Despite the extensive literature and research that indicates the preventability of cardiovascular disease, it remains a primary and leading cause of not only mortality & morbidity, but also a tremendous health care cost and economic burden. A Vital Signs report recently released by the Centers for Disease Control and Prevention cited that in 2016 alone, myocardial infarction, strokes, heart failure, and other largely preventable cardiovascular conditions caused 2.2 million hospitalizations, 415,000 deaths, and $32.7 billion in costs.

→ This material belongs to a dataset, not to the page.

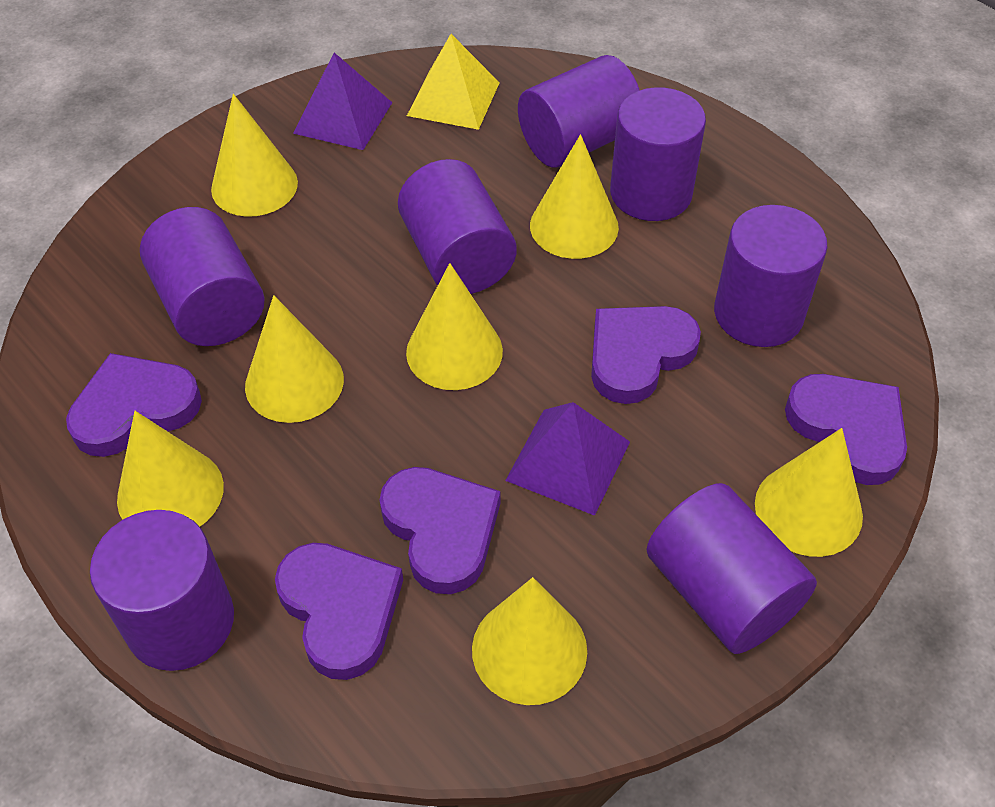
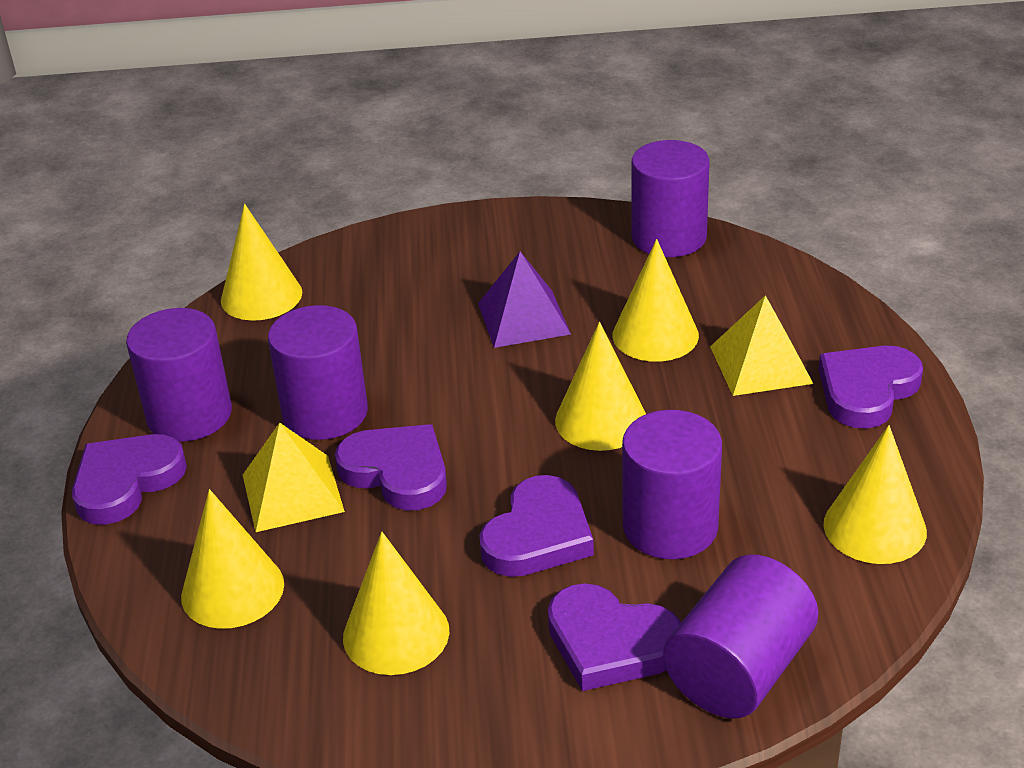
purple cylinder: 7 -> 5
purple pyramid: 2 -> 1
yellow cone: 7 -> 6
yellow pyramid: 1 -> 2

The researchers that conducted the findings estimated that “without preventative interventions, approximately 16.3 million events and $173.7 billion in hospitalization costs could occur during 2017–2021.” Moreover, a second Vital Signs report pulled data from the National Health and Nutrition Examination Survey, the National Survey on Drug Use and Health, and the National Health Interview Survey to assess and analyze the pervasiveness and prevalence of critical, key cardiovascular disease risk factors. Researchers found that 54 million adults are smokers, and could likely benefit from smoking cessation interventions. 71 million adults are not engaging in physical activity, and thus more prone to cardiovascular disease. Furthermore, millions of adults are not taking aspirin as recommended; 39 million adults are not managing their cardiovascular disease risk through suggested statin use; and 40 million adults are living with uncontrolled hypertension.

Quoted in an article published in the American College of Cardiology, Janet S. Wright, MD, FACC—executive director of Million Hearts, a national initiative co-led by the CDC and the Centers for Medicare & Medicaid Services, initially designed as a preventive measure to combat one million heart attacks and strokes by the year 2022—”Small changes–the right changes, sustained over time–can produce huge improvements in cardiovascular health.”